Chapter 19 Naive Bayes Flashcards
WHAT ARE THE ASSUMPTIONS OF NAÏVE BAYES and GAUSSIAN NAÏVE BAYES? P93,P95
The attributes don’t interact (Nevertheless, the approach performs surprisingly well on data where this assumption does not hold.)
Gaussian distribution (for Gaussian Naïve Bayes)
WHAT IS THE PURPOSE OF DEVELOPING GAUSSIAN NAÏVE BAYES? P95
To extend Naïve Bayes to real-valued attributes
HOW CAN WE PREPARE DATA FOR NAÏVE BAYES? P96
Categorical Inputs: Naive Bayes assumes label attributes such as binary, categorical or nominal.
Gaussian Inputs: If the input variables are real-valued, a Gaussian distribution is assumed. In which case the algorithm will perform better if the univariate distributions of your data are Gaussian or near-Gaussian. This may require removing outliers (e.g. values that are more than 3 or 4 standard deviations from the mean).
Classification Problems: Naive Bayes is a classification algorithm suitable for binary and multiclass classification.
Log Probabilities: The calculation of the likelihood of different class values involves multiplying a lot of small numbers together. This can lead to an underflow of numerical precision. As such it is good practice to use a log transform of the probabilities to avoid this underflow.
Kernel Functions: Rather than assuming a Gaussian distribution for numerical input values, more complex distributions can be used such as a variety of kernel density functions.
Update Probabilities: When new data becomes available, you can simply update the probabilities of your model.
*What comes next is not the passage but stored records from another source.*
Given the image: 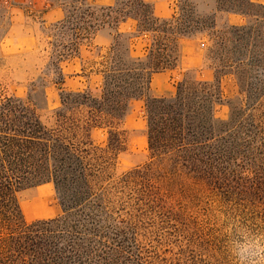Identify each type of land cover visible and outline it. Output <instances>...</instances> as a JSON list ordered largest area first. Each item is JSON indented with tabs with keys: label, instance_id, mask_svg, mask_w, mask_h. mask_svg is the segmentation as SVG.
I'll return each instance as SVG.
<instances>
[{
	"label": "trees",
	"instance_id": "trees-1",
	"mask_svg": "<svg viewBox=\"0 0 264 264\" xmlns=\"http://www.w3.org/2000/svg\"><path fill=\"white\" fill-rule=\"evenodd\" d=\"M48 1L64 12L47 41L60 84L61 64L82 42L105 28L113 38L98 89L61 91L51 121L29 98L0 95V264H170L151 250L148 228L163 226L180 207L177 196L192 191L264 229V2L215 0L217 13L243 19L219 27L215 14H196L189 0H177L169 18L144 0L97 7ZM11 5L0 0V29ZM127 22L132 30L121 32ZM197 35L208 37L216 56L213 80L184 78L173 93L152 96L153 76L172 70L180 42ZM225 75L239 90L224 121L217 111ZM140 100L148 161L117 175L127 148L124 119ZM97 130L106 134L104 145L93 140ZM46 184L62 213L27 222L18 195Z\"/></svg>",
	"mask_w": 264,
	"mask_h": 264
},
{
	"label": "rangeland",
	"instance_id": "rangeland-1",
	"mask_svg": "<svg viewBox=\"0 0 264 264\" xmlns=\"http://www.w3.org/2000/svg\"><path fill=\"white\" fill-rule=\"evenodd\" d=\"M9 20L4 18L0 29V95L29 98L39 109L46 121H51L52 113L60 106V94L83 92L98 89L101 83L100 63L109 52L113 31L102 29L87 43L83 42L77 52L62 64L64 81L59 83L51 65L52 48L47 41L52 40L49 30L56 18H63V8L59 3L49 5L48 0H10ZM94 6H106L115 0H88ZM151 4L161 18H169L181 6L177 0H144ZM264 2V0H262ZM196 14L211 16L219 27L239 24L233 15L217 13L215 0H189ZM49 11V15L46 12ZM9 23V25L7 24ZM133 22L120 26L127 33ZM139 40L136 54L142 50ZM211 51V42L206 35L184 38L180 42L179 60L169 71L156 75L151 83L152 96L162 97L174 92L175 86L184 78L212 81L217 59ZM224 102L217 111L220 120H228L230 107L238 99V85L232 75H225L220 82ZM127 132L126 151L119 155L116 173L120 175L148 161L146 120L144 102L134 101L124 119ZM97 145H104L106 134L102 130L93 132ZM24 219L29 222L37 219L55 218L61 215L54 188L51 184L29 188L18 195ZM180 207L177 213L169 215L164 225L148 228V241L151 250L170 264H232L226 251L228 237L224 230L230 224L239 222L248 225L253 231L264 229L244 222L235 213L220 207L215 199L207 194L192 191L178 195L175 199ZM173 217V218H172Z\"/></svg>",
	"mask_w": 264,
	"mask_h": 264
},
{
	"label": "clouds",
	"instance_id": "clouds-1",
	"mask_svg": "<svg viewBox=\"0 0 264 264\" xmlns=\"http://www.w3.org/2000/svg\"><path fill=\"white\" fill-rule=\"evenodd\" d=\"M226 251L232 264H264V232L238 221L224 230Z\"/></svg>",
	"mask_w": 264,
	"mask_h": 264
},
{
	"label": "crops",
	"instance_id": "crops-1",
	"mask_svg": "<svg viewBox=\"0 0 264 264\" xmlns=\"http://www.w3.org/2000/svg\"><path fill=\"white\" fill-rule=\"evenodd\" d=\"M152 1V0H151ZM258 1H262V0H258ZM50 13H49V11H47L46 12V15H49ZM234 16V15H233ZM235 18H237V20L240 22L239 24H241V23H243V19L241 18V17H239V16H235ZM59 20H61V17H57L56 18V22L57 21H59ZM159 74H162V73H159ZM159 74H156V75H159ZM155 75V76H156ZM155 76H153V78L155 77ZM153 78H152V80H153ZM152 80H151V83H152ZM151 93H153L152 91H151ZM172 92H167V93H165L164 95H169V94H171Z\"/></svg>",
	"mask_w": 264,
	"mask_h": 264
}]
</instances>
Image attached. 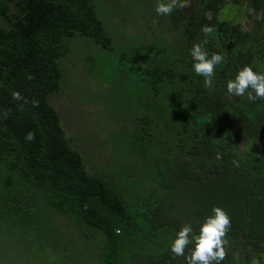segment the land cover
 <instances>
[{
    "label": "trees",
    "instance_id": "obj_1",
    "mask_svg": "<svg viewBox=\"0 0 264 264\" xmlns=\"http://www.w3.org/2000/svg\"><path fill=\"white\" fill-rule=\"evenodd\" d=\"M95 1L0 0V237L52 248L48 264H184L169 251L176 231L219 206L231 218L223 264H253L264 256V99L225 85L246 65L264 71V0H231L251 24L231 52L201 30L222 0H196L184 22L139 0L146 32L151 20L164 32L122 54ZM194 43L225 58L211 85L192 69ZM70 83L116 125L108 165L88 166L51 103Z\"/></svg>",
    "mask_w": 264,
    "mask_h": 264
},
{
    "label": "rangeland",
    "instance_id": "obj_2",
    "mask_svg": "<svg viewBox=\"0 0 264 264\" xmlns=\"http://www.w3.org/2000/svg\"><path fill=\"white\" fill-rule=\"evenodd\" d=\"M99 17L106 23L108 32L113 38V47L117 54L128 51V45H135L140 42V38L151 40L157 35L161 37L164 30H156L154 26L158 22L151 24L153 28L146 32L148 24L145 23V14L142 1L139 0H96ZM251 13V11H250ZM259 18V14L258 17ZM250 23V21H249ZM249 25V24H248ZM245 24V27L247 26ZM251 25V24H250ZM249 25V27H250ZM156 30V31H155ZM157 33V34H156ZM135 35V36H133ZM171 38V36L169 37ZM71 67V65H69ZM114 74L111 68L107 70L112 87H115ZM117 78V77H116ZM108 79V80H109ZM121 80L119 82V93L125 91L128 95V83ZM80 85L70 83L59 93L51 98V103L61 116L63 127L71 136L82 139V148L85 150V157L88 166L95 163H111L109 146L104 139L113 129H117L106 116L102 114V109H93L83 99L81 100ZM126 95V96H127ZM120 97L123 98V95ZM128 97V96H127ZM109 118V116H107ZM77 137V138H78ZM21 235H11L0 237V264H48L51 262V249H44L43 244L34 243L31 239H21ZM56 250V249H55ZM48 255V258L47 256Z\"/></svg>",
    "mask_w": 264,
    "mask_h": 264
},
{
    "label": "clouds",
    "instance_id": "obj_3",
    "mask_svg": "<svg viewBox=\"0 0 264 264\" xmlns=\"http://www.w3.org/2000/svg\"><path fill=\"white\" fill-rule=\"evenodd\" d=\"M183 5V2L178 4V0H155V12L158 16H167ZM202 31L211 32V27ZM189 55L195 74L202 76L205 84L211 85L215 67L224 62L225 58L219 51L209 56L208 51L204 50L200 43L191 46ZM28 79H31V76ZM225 87L231 96L248 95L249 99H264V71L254 70L251 65H246L240 68L233 78L226 81ZM12 96L16 100L22 99L19 92H13ZM34 139L35 133L31 131L25 135V140L28 142ZM230 227L231 218L228 213L222 207L213 206L210 214L205 216L196 229L191 223H186L176 231L169 245V251L173 258L183 257L184 264H223L227 254L226 234ZM253 264H264V256L258 260L254 259Z\"/></svg>",
    "mask_w": 264,
    "mask_h": 264
},
{
    "label": "flooded vegetation",
    "instance_id": "obj_4",
    "mask_svg": "<svg viewBox=\"0 0 264 264\" xmlns=\"http://www.w3.org/2000/svg\"><path fill=\"white\" fill-rule=\"evenodd\" d=\"M224 3L219 4V8L216 12L207 11L206 18L207 20L204 24L201 25V30L211 27V31H217L220 36V45L224 46L226 51L231 52L233 49V41L236 37V33L241 29L240 26L245 27L247 23L246 20L242 22L238 19L239 16L236 15L237 7L232 4L231 0H222ZM183 2L184 5L175 10L174 15L178 18V21L184 22L188 17L192 16L196 9L199 7V3L196 0H178V4ZM259 18L262 19V14L264 12H258ZM173 20V18H171ZM249 24V23H248ZM161 29V25H159ZM179 27H176V30H179ZM170 29L169 26H166L165 29ZM209 33V32H207Z\"/></svg>",
    "mask_w": 264,
    "mask_h": 264
}]
</instances>
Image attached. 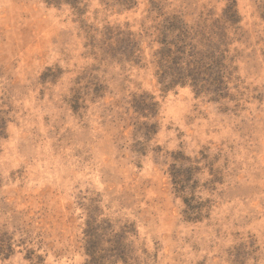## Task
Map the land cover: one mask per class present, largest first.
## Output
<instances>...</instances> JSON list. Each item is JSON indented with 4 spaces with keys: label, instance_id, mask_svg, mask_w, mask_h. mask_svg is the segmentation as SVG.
<instances>
[{
    "label": "rangeland",
    "instance_id": "rangeland-1",
    "mask_svg": "<svg viewBox=\"0 0 264 264\" xmlns=\"http://www.w3.org/2000/svg\"><path fill=\"white\" fill-rule=\"evenodd\" d=\"M0 264H264V0H0Z\"/></svg>",
    "mask_w": 264,
    "mask_h": 264
},
{
    "label": "trees",
    "instance_id": "trees-1",
    "mask_svg": "<svg viewBox=\"0 0 264 264\" xmlns=\"http://www.w3.org/2000/svg\"><path fill=\"white\" fill-rule=\"evenodd\" d=\"M168 22L169 23H171V26L173 27V29H176L178 32H179V37H181V36H183L184 37V35H185V33L183 32V30L182 29H180V28H177V22H176V17L175 16H171L170 18H169V20H168ZM180 39V38H179ZM181 40V39H180ZM167 39H163L162 41H161V43H163L164 44V46L160 49V53H161V55L162 56H164V55H168V52H169V50H170V46L171 45H168V43H167ZM169 42H171V41H169ZM173 43V42H172ZM181 47V46H180Z\"/></svg>",
    "mask_w": 264,
    "mask_h": 264
}]
</instances>
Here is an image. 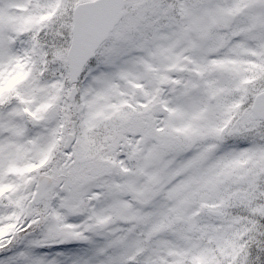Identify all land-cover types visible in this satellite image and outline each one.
Wrapping results in <instances>:
<instances>
[{
	"label": "snow or ice",
	"instance_id": "snow-or-ice-1",
	"mask_svg": "<svg viewBox=\"0 0 264 264\" xmlns=\"http://www.w3.org/2000/svg\"><path fill=\"white\" fill-rule=\"evenodd\" d=\"M0 264H264V0H0Z\"/></svg>",
	"mask_w": 264,
	"mask_h": 264
}]
</instances>
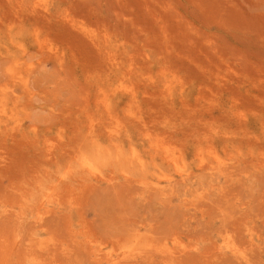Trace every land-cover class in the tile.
I'll use <instances>...</instances> for the list:
<instances>
[{
	"label": "rangeland",
	"instance_id": "1",
	"mask_svg": "<svg viewBox=\"0 0 264 264\" xmlns=\"http://www.w3.org/2000/svg\"><path fill=\"white\" fill-rule=\"evenodd\" d=\"M61 2L85 20L75 24L81 35L34 9L33 0H0V111L21 117V110L27 112L24 128L42 116L40 93L60 81V61L55 50L41 56L42 42L29 33L46 30L82 67L101 71L93 78L106 87L88 99L97 142L118 141L125 149L131 144L159 172L173 175L162 193L150 191L131 213L145 225L136 231H147L157 245L171 246L173 235L180 244L198 242L199 252L171 257L181 264H207L213 256L215 264H233L219 250L247 246L245 222L264 245V0ZM101 25L102 38L95 28ZM101 43L105 68L94 49L100 51ZM164 93L166 108L156 101ZM0 147V239L15 233L20 245L34 246L44 238L46 246L35 254L48 264H89V246L74 242L73 229L81 224L91 238L114 249L142 239L124 217L130 199L142 191L136 183L90 186L70 216L50 211L37 221L30 211L40 197L37 184L51 179L42 169L63 164L65 157L46 160L17 135ZM185 196L195 208L185 210ZM169 258L149 249L124 264ZM250 259L264 262V247H253Z\"/></svg>",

This can be helpful if the data changes frequently.
WHICH QUANTITIES ARE CALCULATED FROM THE DATASET FOR THE NAÏVE BAYES MODEL? P99
Class Probabilities.
Conditional Probabilities.
WHAT DOES GAUSSIAN NAÏVE BAYES USE FOR PREDICTING PROBABILITIES? P104
The Gaussian Probability Density Function (PDF) will calculate the probability of a value given the mean and standard deviation of the distribution from which it came.